Am I understanding it so:
We define a
WireGuardPeer, this is essentially a "shadow" of a node "somewhere on the internet", we have their public IPs, their public key and some routes.Then for each of our Tailscale nodes, the
WireGuardPeerneeds to know the Tailscale nodes public key, and a "sham" IP on which it can be contacted, to not bleed into the Tailnet IP range?If something like this is the case, I can imagine something like this:
WireGuardPeers(wireguard_peers) - table defining the external node, how to reach it and talk to it. Common to all nodes. No users or tags involved (should we allow tagging?).WireGuardPeersRelation(dunno the name?) - a denormilased table linking together WireGuardPeer (ID), TailnetNode(ID) (and therefore public node key), and the fields for the needed IP addresses.@iridated commented on GitHub (Nov 12, 2025):
With the new connection-based model, this is pretty easy now. You just need to use
headscale nodes add-wg-connectionandheadscale nodes remove-wg-connectionI don't think the control plane would need to do anything special here - it should be sufficient to inform the external wireguard-only node that it should expect connections from a new public key. I personally don't use key rotation so I'm not sure how it works in headscale but I would be surprised if there is any way to get notified when a key is rotated. However, for your usecase it might be sufficient to poll
headscale node list --output=jsonevery few minutes and check manually if the key has changed.That's right
Kind of. We still assign the WireGuard peer a proper unique IP within the tailnet range. I'm not sure if this is necessary, but it looks like that's what tailscale does so the clients might be relying on it somehow.
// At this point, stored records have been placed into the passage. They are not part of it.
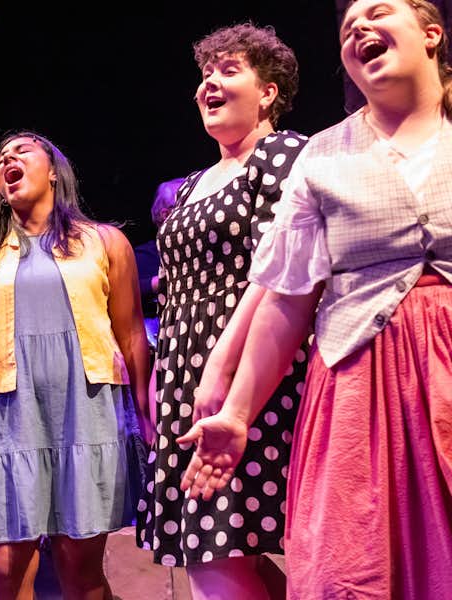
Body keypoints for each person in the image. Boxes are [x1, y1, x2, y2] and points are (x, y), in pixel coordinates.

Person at [179, 2, 452, 598]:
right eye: (347, 27)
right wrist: (238, 409)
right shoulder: (324, 155)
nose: (357, 28)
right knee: (352, 564)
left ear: (432, 33)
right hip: (360, 382)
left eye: (377, 12)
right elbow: (287, 296)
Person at [136, 23, 309, 600]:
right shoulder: (189, 187)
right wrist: (166, 376)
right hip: (187, 371)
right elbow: (174, 291)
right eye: (205, 74)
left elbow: (276, 271)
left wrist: (221, 368)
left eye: (228, 70)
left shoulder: (284, 155)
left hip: (251, 370)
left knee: (220, 552)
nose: (209, 83)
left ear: (268, 92)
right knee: (215, 553)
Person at [0, 131, 151, 600]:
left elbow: (132, 333)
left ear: (54, 170)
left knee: (81, 572)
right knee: (5, 571)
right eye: (0, 158)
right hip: (14, 419)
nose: (7, 160)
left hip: (86, 412)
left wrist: (146, 412)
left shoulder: (105, 242)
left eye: (22, 151)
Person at [133, 177, 186, 344]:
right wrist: (157, 283)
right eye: (187, 206)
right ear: (166, 214)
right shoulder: (141, 256)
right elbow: (123, 291)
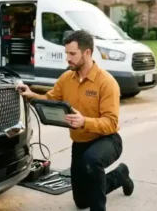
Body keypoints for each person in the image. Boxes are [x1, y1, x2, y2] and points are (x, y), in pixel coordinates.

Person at [17, 30, 134, 211]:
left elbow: (111, 122)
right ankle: (120, 175)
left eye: (72, 54)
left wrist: (84, 121)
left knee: (92, 161)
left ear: (87, 53)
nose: (68, 58)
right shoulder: (66, 78)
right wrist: (30, 94)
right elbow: (51, 99)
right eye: (67, 53)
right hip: (80, 143)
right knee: (81, 201)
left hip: (107, 140)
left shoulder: (106, 82)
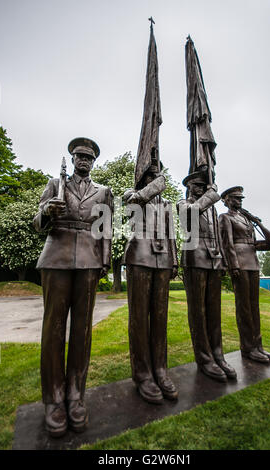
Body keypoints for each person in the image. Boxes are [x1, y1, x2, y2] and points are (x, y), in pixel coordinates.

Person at [33, 137, 113, 437]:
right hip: (57, 256)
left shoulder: (103, 191)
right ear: (73, 158)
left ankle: (75, 395)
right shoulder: (56, 183)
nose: (83, 161)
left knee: (82, 330)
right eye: (79, 156)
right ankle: (53, 399)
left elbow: (105, 228)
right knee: (53, 330)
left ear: (93, 162)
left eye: (88, 158)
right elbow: (36, 222)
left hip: (89, 262)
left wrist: (104, 261)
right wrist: (46, 212)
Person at [123, 157, 178, 404]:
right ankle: (143, 374)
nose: (155, 177)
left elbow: (172, 234)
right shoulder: (133, 195)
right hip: (140, 256)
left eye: (158, 173)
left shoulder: (166, 203)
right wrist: (144, 190)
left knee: (159, 317)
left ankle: (161, 370)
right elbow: (128, 210)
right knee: (138, 318)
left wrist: (174, 260)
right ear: (143, 177)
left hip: (163, 258)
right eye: (150, 174)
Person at [177, 166, 236, 382]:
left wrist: (223, 259)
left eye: (204, 186)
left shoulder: (211, 209)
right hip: (195, 258)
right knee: (198, 311)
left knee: (214, 310)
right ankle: (204, 358)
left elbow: (218, 237)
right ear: (189, 188)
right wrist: (212, 195)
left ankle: (217, 354)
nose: (201, 189)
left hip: (214, 259)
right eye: (197, 186)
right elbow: (191, 214)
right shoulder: (184, 204)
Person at [219, 186, 270, 363]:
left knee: (254, 307)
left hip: (252, 263)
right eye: (236, 198)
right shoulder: (225, 217)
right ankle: (248, 348)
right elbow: (227, 244)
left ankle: (258, 346)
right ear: (227, 200)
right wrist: (233, 265)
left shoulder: (247, 219)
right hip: (239, 263)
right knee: (244, 307)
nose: (239, 201)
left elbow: (253, 243)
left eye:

The IP addresses that we need to configure per-node here are for masquerading packets from our tailnet node to the wg-peer. Packets from our node going to the wg-only peer will be rewritten to have source ip given by
ipvX-masquerade-addr. In principle, the wireguard-only peer could understand our tailnet addresses and accept traffic incoming with the tailnet IP - there is no problem with "bleeding" into the tailnet range. However, this isn't feasible with a peer we cannot control so we instead rewrite the source IP to whatever the peer actually expects.